Concernant les séquelles neurologiques

Il y a peu de données concernant les grands prématurés, et le bilan, notamment pour ce qui concerne l'évolution au cours des années, s'appuie surtout sur le devenir des enfants de très petits poids. Comme la mortalité, le risque de séquelles graves chez les survivants, en particulier le risque d'infirmité motrice cérébrale (IMC), est d'autant plus élevé que âge gestationnel est faible (Dehan et Zupan 1995). Malheureusement les données quantitatives demeurent limitées. Pour les enfants nés en région parisienne en 1985, chez les survivants, le risque de pathologie psychomotrice ou sensorielle majeure à 2 ans passait de 23 % entre 27 et 30 semaines à 8 % à 31-32 semaines. Dans une étude nationale aux Pays-Bas en 1983, 15 % des enfants nés avant 32 semaines et survivants étaient porteurs d'un handicap à 5 ans.
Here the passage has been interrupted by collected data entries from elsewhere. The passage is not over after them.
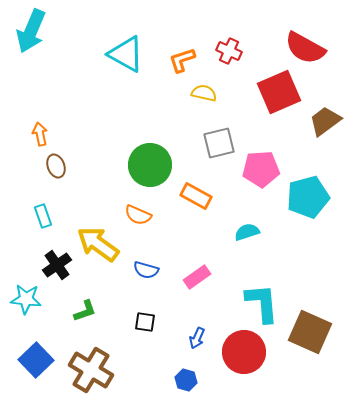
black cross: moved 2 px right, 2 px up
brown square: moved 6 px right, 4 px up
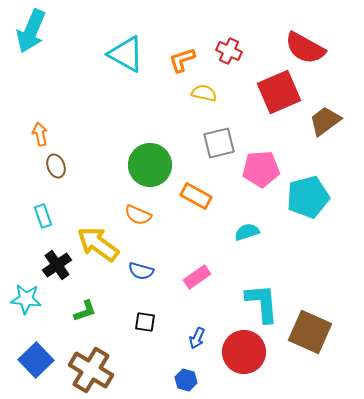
blue semicircle: moved 5 px left, 1 px down
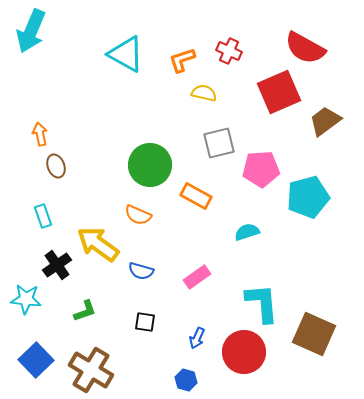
brown square: moved 4 px right, 2 px down
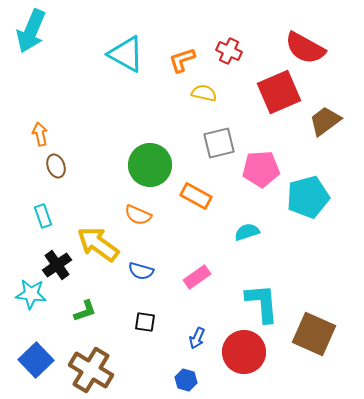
cyan star: moved 5 px right, 5 px up
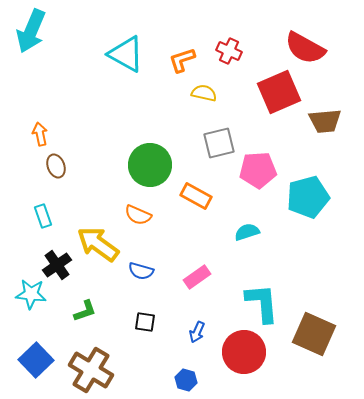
brown trapezoid: rotated 148 degrees counterclockwise
pink pentagon: moved 3 px left, 1 px down
blue arrow: moved 6 px up
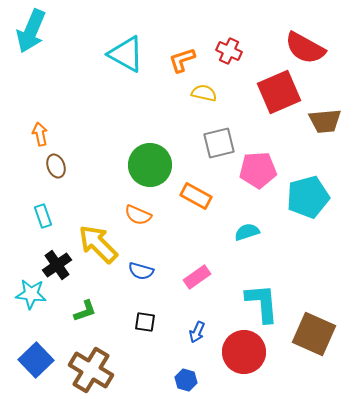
yellow arrow: rotated 9 degrees clockwise
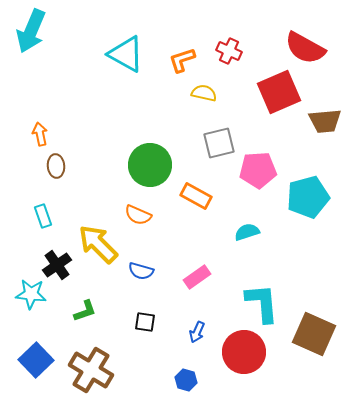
brown ellipse: rotated 15 degrees clockwise
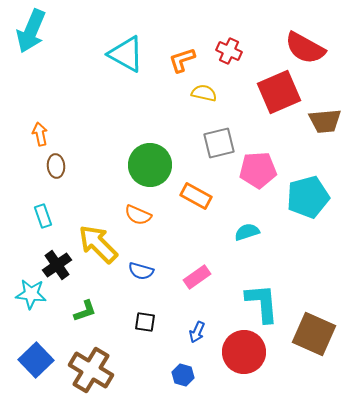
blue hexagon: moved 3 px left, 5 px up
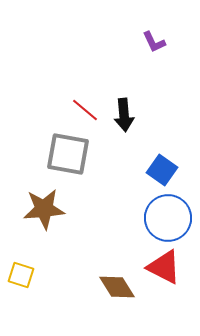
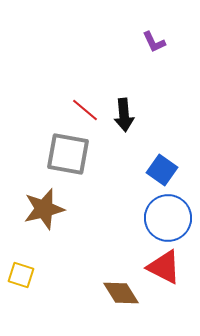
brown star: rotated 9 degrees counterclockwise
brown diamond: moved 4 px right, 6 px down
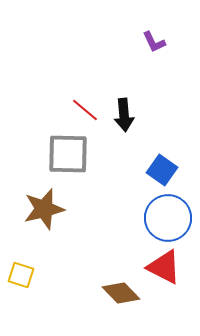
gray square: rotated 9 degrees counterclockwise
brown diamond: rotated 12 degrees counterclockwise
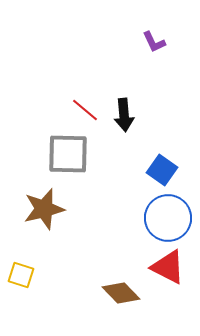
red triangle: moved 4 px right
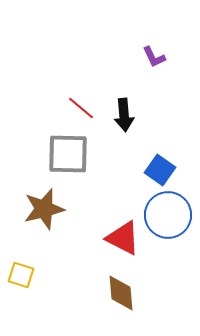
purple L-shape: moved 15 px down
red line: moved 4 px left, 2 px up
blue square: moved 2 px left
blue circle: moved 3 px up
red triangle: moved 45 px left, 29 px up
brown diamond: rotated 39 degrees clockwise
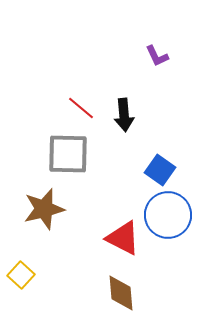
purple L-shape: moved 3 px right, 1 px up
yellow square: rotated 24 degrees clockwise
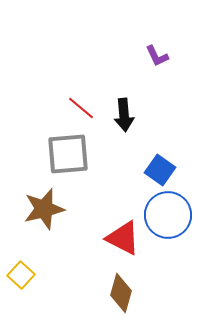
gray square: rotated 6 degrees counterclockwise
brown diamond: rotated 21 degrees clockwise
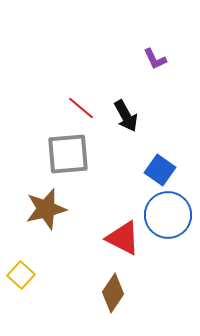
purple L-shape: moved 2 px left, 3 px down
black arrow: moved 2 px right, 1 px down; rotated 24 degrees counterclockwise
brown star: moved 2 px right
brown diamond: moved 8 px left; rotated 18 degrees clockwise
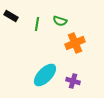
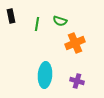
black rectangle: rotated 48 degrees clockwise
cyan ellipse: rotated 40 degrees counterclockwise
purple cross: moved 4 px right
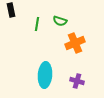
black rectangle: moved 6 px up
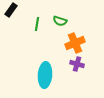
black rectangle: rotated 48 degrees clockwise
purple cross: moved 17 px up
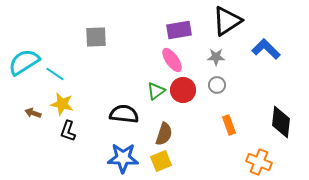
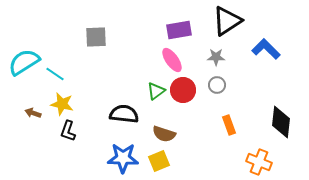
brown semicircle: rotated 90 degrees clockwise
yellow square: moved 2 px left
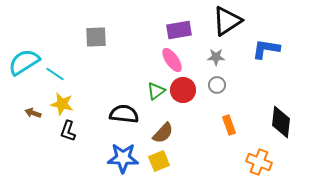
blue L-shape: rotated 36 degrees counterclockwise
brown semicircle: moved 1 px left, 1 px up; rotated 65 degrees counterclockwise
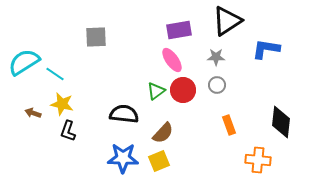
orange cross: moved 1 px left, 2 px up; rotated 15 degrees counterclockwise
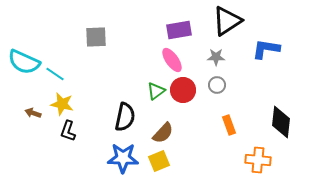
cyan semicircle: rotated 124 degrees counterclockwise
black semicircle: moved 1 px right, 3 px down; rotated 96 degrees clockwise
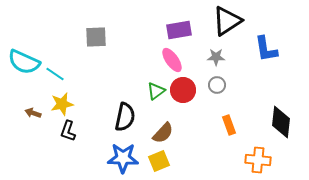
blue L-shape: rotated 108 degrees counterclockwise
yellow star: rotated 25 degrees counterclockwise
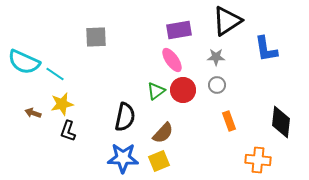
orange rectangle: moved 4 px up
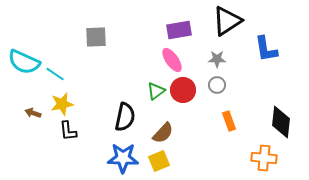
gray star: moved 1 px right, 2 px down
black L-shape: rotated 25 degrees counterclockwise
orange cross: moved 6 px right, 2 px up
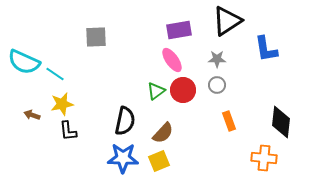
brown arrow: moved 1 px left, 2 px down
black semicircle: moved 4 px down
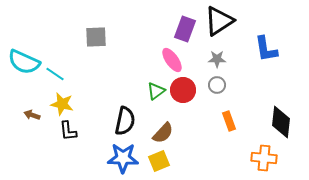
black triangle: moved 8 px left
purple rectangle: moved 6 px right, 1 px up; rotated 60 degrees counterclockwise
yellow star: rotated 25 degrees clockwise
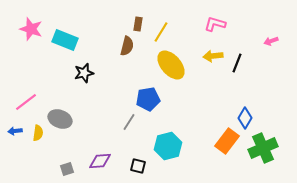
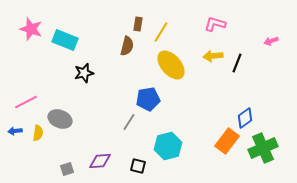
pink line: rotated 10 degrees clockwise
blue diamond: rotated 25 degrees clockwise
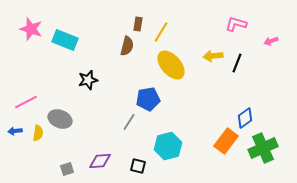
pink L-shape: moved 21 px right
black star: moved 4 px right, 7 px down
orange rectangle: moved 1 px left
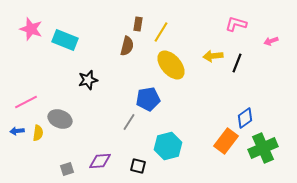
blue arrow: moved 2 px right
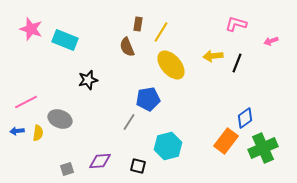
brown semicircle: moved 1 px down; rotated 144 degrees clockwise
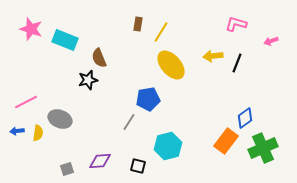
brown semicircle: moved 28 px left, 11 px down
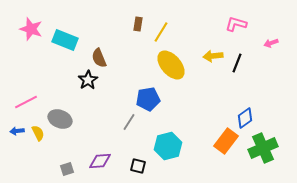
pink arrow: moved 2 px down
black star: rotated 18 degrees counterclockwise
yellow semicircle: rotated 35 degrees counterclockwise
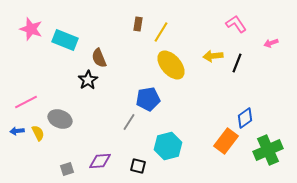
pink L-shape: rotated 40 degrees clockwise
green cross: moved 5 px right, 2 px down
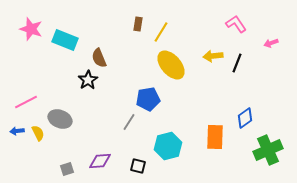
orange rectangle: moved 11 px left, 4 px up; rotated 35 degrees counterclockwise
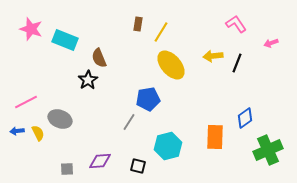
gray square: rotated 16 degrees clockwise
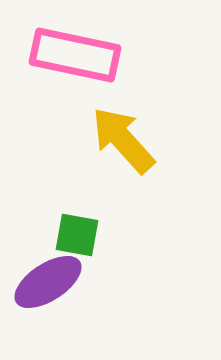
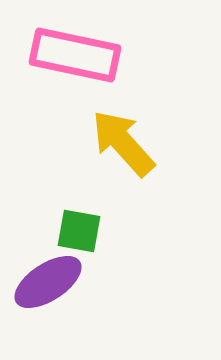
yellow arrow: moved 3 px down
green square: moved 2 px right, 4 px up
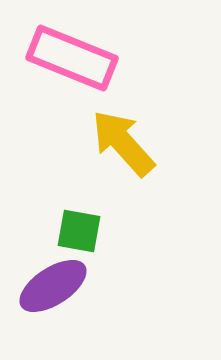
pink rectangle: moved 3 px left, 3 px down; rotated 10 degrees clockwise
purple ellipse: moved 5 px right, 4 px down
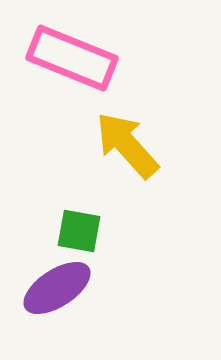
yellow arrow: moved 4 px right, 2 px down
purple ellipse: moved 4 px right, 2 px down
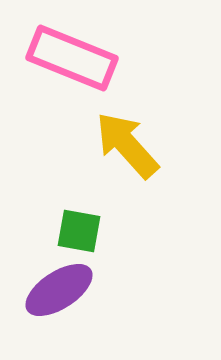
purple ellipse: moved 2 px right, 2 px down
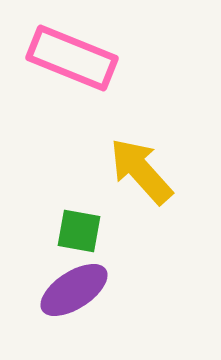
yellow arrow: moved 14 px right, 26 px down
purple ellipse: moved 15 px right
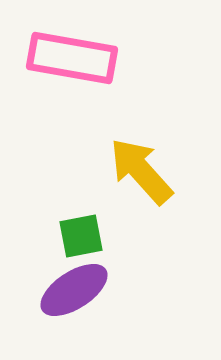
pink rectangle: rotated 12 degrees counterclockwise
green square: moved 2 px right, 5 px down; rotated 21 degrees counterclockwise
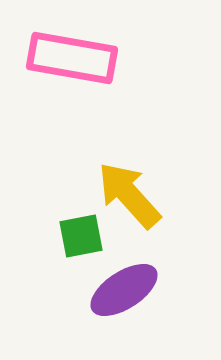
yellow arrow: moved 12 px left, 24 px down
purple ellipse: moved 50 px right
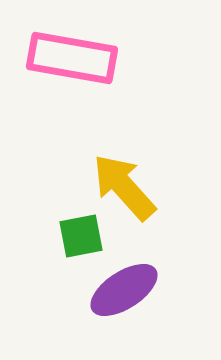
yellow arrow: moved 5 px left, 8 px up
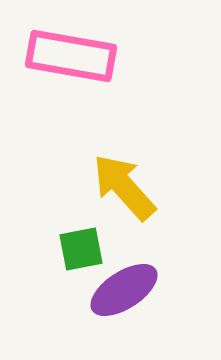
pink rectangle: moved 1 px left, 2 px up
green square: moved 13 px down
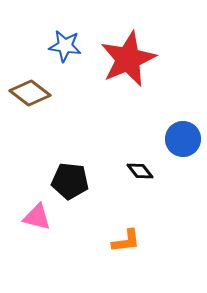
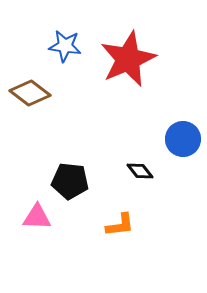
pink triangle: rotated 12 degrees counterclockwise
orange L-shape: moved 6 px left, 16 px up
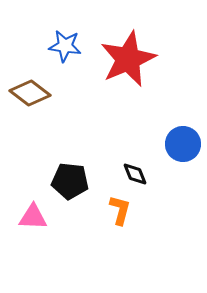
blue circle: moved 5 px down
black diamond: moved 5 px left, 3 px down; rotated 16 degrees clockwise
pink triangle: moved 4 px left
orange L-shape: moved 15 px up; rotated 68 degrees counterclockwise
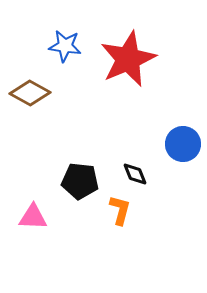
brown diamond: rotated 9 degrees counterclockwise
black pentagon: moved 10 px right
Ce pourcentage était d'environ 50 % à 25 semaines et décroissant régulièrement avec l'augmentation de âge gestationnel (Veen et coll 1991). Un suivi à 9 ans montrait un taux élevé de difficultés et retards scolaires, y compris chez les enfants non handicapés (Hille et coll 1994). Des résultats analogues ont été observés à l'âge de 4 ans chez des enfants nés avant 29 semaines de gestation en Angleterre ; seulement un tiers des enfants avaient un fonctionnement dans les limites de la normalité et 23 % étaient sérieusement handicapés ; le taux de handicap était particulièrement élevé (70 %) chez les enfants nés avant 26 semaines (Johnson et coll 1993).

Les données provenant de l'observation des enfants de très petit poids montrent que chez les survivants, le risque de séquelles graves, en particulier d'infirmité motrice cérébrale (IMC) est, selon les études, en augmentation, ou au mieux en stagnation (Stanley 1992, McCormick 1993, Truffert 1996, Hagberg et coll sous presse). L'augmentation de la survie notamment aux âges gestationnels les plus faibles, associée à la stagnation ou l'augmentation du risque de séquelles chez les survivants fait que l'on observe chez les grands prématurés à la fois une augmentation du nombre d'enfants survivants sans séquelles et une augmentation du nombre d'enfants survivants atteints de séquelles graves, en particulier d'IMC (Stanley 1992, Nicholson et Alberman 1992, Bhushan et coll 1993, McCormick 1993, Truffert 1996).

CONCLUSION

La prévention de la grande prématurité est particulièrement nécessaire, compte tenu des graves conséquences que celle-ci peut entraîner. Toutefois, le but final n'est pas la diminution de la grande prématurité pour elle-même, mais l'amélioration de la santé des enfants. Or une part importante des naissances très prématurées sont des naissances décidées pour raison médicale. S'il était avéré que, compte tenu des moyens de surveillance et de traitement, les chances de survie en bonne santé de certains enfants étaient plus grandes après une naissance très précoce plutôt qu'in utero, une augmentation de la grande prématurité pourrait être acceptable. Il faut toutefois se rappeler qu'une part de séquelles neurologiques associées à la grande prématurité provient de lésions constituées in utero (chapitre Evrard), et qu'un des enjeux est la prévention de ces lésions.